__WHAT TO DO__
Would you copy only the lines below, from the one containing "pinky tip: (208, 252)" through the very last one, leaving the pictures out?

┏━━

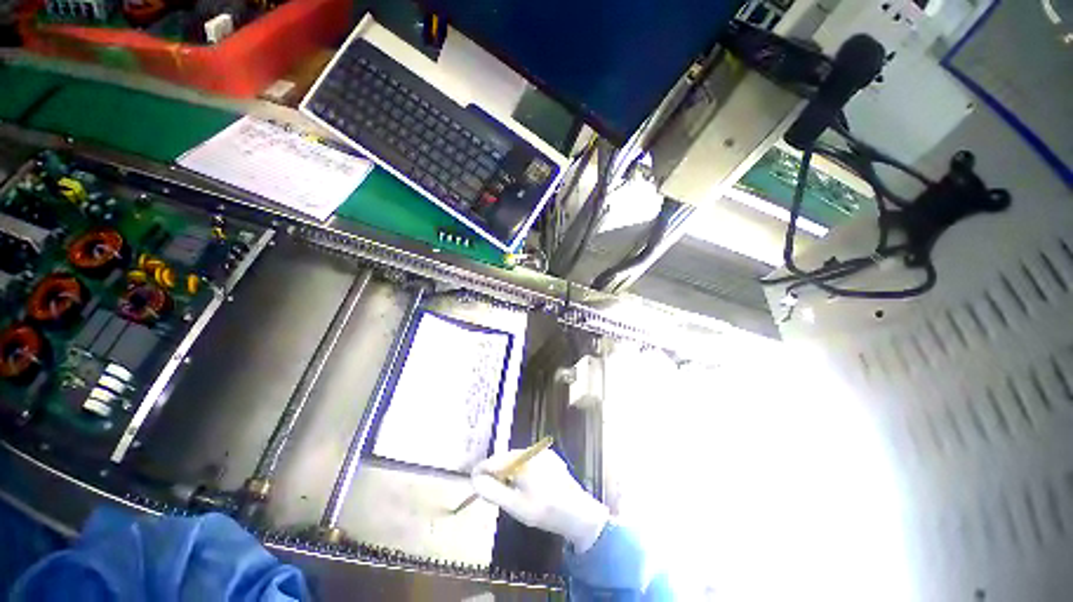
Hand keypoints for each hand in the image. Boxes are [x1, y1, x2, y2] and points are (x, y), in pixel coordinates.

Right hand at [472, 449, 608, 552]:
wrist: (577, 513)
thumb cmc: (544, 510)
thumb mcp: (515, 505)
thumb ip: (493, 492)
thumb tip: (475, 480)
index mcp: (523, 460)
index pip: (496, 460)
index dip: (482, 469)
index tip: (472, 479)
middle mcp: (533, 451)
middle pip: (507, 457)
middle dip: (496, 470)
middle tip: (487, 486)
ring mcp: (544, 454)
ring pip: (519, 459)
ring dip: (508, 470)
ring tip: (503, 486)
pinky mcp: (552, 459)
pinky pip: (530, 461)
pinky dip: (521, 469)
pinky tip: (522, 483)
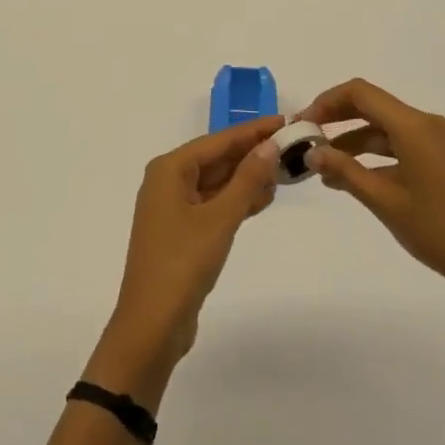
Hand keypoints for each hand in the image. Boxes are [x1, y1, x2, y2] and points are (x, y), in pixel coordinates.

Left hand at [89, 116, 284, 403]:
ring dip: (247, 178)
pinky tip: (263, 199)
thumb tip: (270, 145)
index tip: (285, 121)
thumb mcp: (220, 218)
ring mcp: (173, 208)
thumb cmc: (183, 262)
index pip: (218, 140)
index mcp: (169, 169)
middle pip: (216, 159)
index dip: (253, 131)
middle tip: (292, 147)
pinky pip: (213, 204)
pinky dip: (237, 200)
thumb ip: (247, 180)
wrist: (152, 323)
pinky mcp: (182, 231)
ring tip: (285, 172)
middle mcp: (168, 181)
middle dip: (252, 154)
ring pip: (216, 182)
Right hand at [304, 79, 444, 315]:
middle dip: (336, 119)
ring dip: (352, 142)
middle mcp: (426, 124)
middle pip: (371, 106)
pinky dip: (373, 156)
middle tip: (306, 140)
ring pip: (383, 128)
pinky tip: (351, 178)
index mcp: (414, 126)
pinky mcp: (441, 160)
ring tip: (322, 168)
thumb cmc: (438, 230)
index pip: (360, 93)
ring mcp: (436, 142)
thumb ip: (345, 171)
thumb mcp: (384, 201)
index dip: (326, 102)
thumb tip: (312, 152)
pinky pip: (399, 145)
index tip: (302, 124)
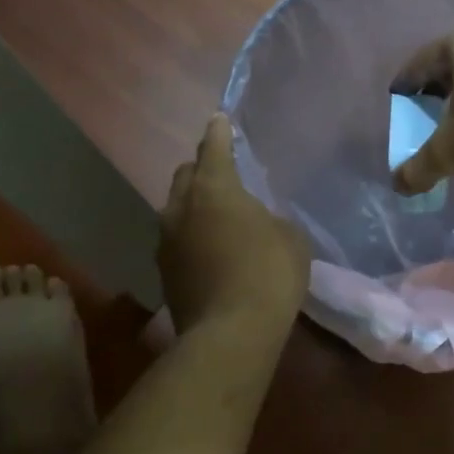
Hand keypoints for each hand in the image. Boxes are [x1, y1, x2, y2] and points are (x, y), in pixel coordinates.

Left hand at [160, 115, 310, 337]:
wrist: (230, 334)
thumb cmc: (268, 274)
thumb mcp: (290, 239)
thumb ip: (271, 219)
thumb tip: (258, 223)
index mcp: (214, 188)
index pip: (213, 148)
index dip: (218, 132)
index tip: (218, 120)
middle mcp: (181, 207)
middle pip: (185, 175)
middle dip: (201, 169)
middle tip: (221, 176)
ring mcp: (166, 241)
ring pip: (175, 210)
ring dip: (192, 207)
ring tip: (214, 217)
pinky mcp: (163, 272)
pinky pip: (176, 241)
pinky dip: (190, 238)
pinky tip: (208, 252)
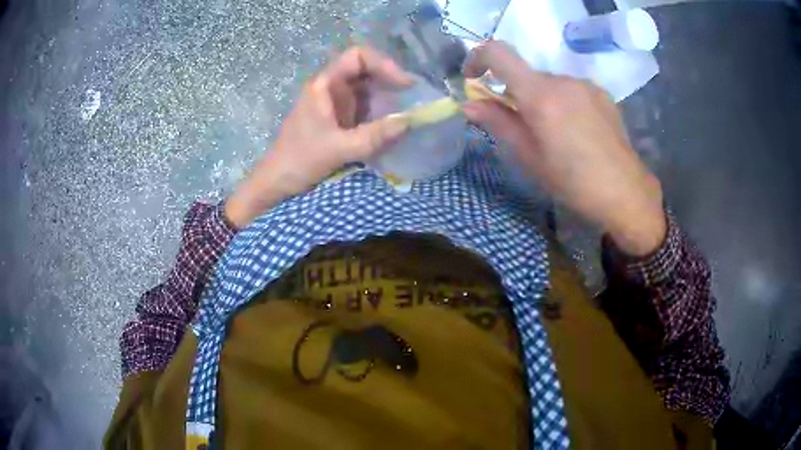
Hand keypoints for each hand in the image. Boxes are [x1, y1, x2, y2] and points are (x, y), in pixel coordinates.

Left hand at [225, 47, 412, 227]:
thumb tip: (410, 121)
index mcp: (324, 85)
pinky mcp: (338, 118)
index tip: (404, 84)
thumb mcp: (339, 149)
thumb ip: (374, 136)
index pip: (358, 56)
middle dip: (390, 80)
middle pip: (366, 70)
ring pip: (367, 89)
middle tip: (413, 97)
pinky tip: (392, 125)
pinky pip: (364, 107)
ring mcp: (334, 103)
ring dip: (388, 97)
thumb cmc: (300, 161)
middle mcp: (331, 87)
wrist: (277, 182)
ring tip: (408, 111)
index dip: (384, 63)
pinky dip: (381, 112)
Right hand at [462, 41, 665, 255]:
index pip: (498, 53)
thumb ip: (498, 123)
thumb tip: (470, 104)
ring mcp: (586, 85)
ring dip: (541, 99)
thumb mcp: (528, 157)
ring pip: (549, 83)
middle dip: (515, 93)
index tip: (473, 78)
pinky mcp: (601, 93)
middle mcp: (563, 80)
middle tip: (522, 126)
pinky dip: (562, 102)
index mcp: (541, 95)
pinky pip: (570, 89)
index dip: (478, 58)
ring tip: (554, 134)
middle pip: (526, 74)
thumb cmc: (572, 182)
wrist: (625, 192)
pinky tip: (576, 131)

┗━━

__WRITTEN REPLY__
pinky tip: (208, 252)
Hand keypoints for each hand in the image. Boxes are [x1, y1, x2, y2] and points are (x, y), in pixel coordinates.

Left hand at [225, 47, 412, 227]:
thumb tip: (410, 121)
index mcp: (324, 85)
pinky mcp: (338, 118)
index tip: (404, 84)
thumb mcp: (339, 149)
thumb ip: (374, 136)
index pip: (358, 56)
middle dip: (390, 80)
middle pip: (366, 70)
ring pip: (367, 89)
middle tip: (413, 97)
pinky tip: (392, 125)
pinky pip: (364, 107)
ring mcp: (334, 103)
ring dip: (388, 97)
thumb cmc: (300, 161)
middle mcp: (331, 87)
wrist: (277, 182)
ring tip: (408, 111)
index dip: (384, 63)
pinky dip: (381, 112)
Right hand at [462, 41, 665, 255]:
index pip: (498, 53)
thumb ip: (498, 123)
thumb tip: (470, 104)
ring mcp: (586, 85)
ring dip: (541, 99)
thumb mcp: (528, 157)
ring pip: (549, 83)
middle dip: (515, 93)
index tip: (473, 78)
pinky mcp: (601, 93)
middle mcp: (563, 80)
middle tip: (522, 126)
pinky dip: (562, 102)
index mcp: (541, 95)
pinky pip: (570, 89)
index dip: (478, 58)
ring tip: (554, 134)
middle pip: (526, 74)
thumb cmc: (572, 182)
wrist: (625, 192)
pinky tip: (576, 131)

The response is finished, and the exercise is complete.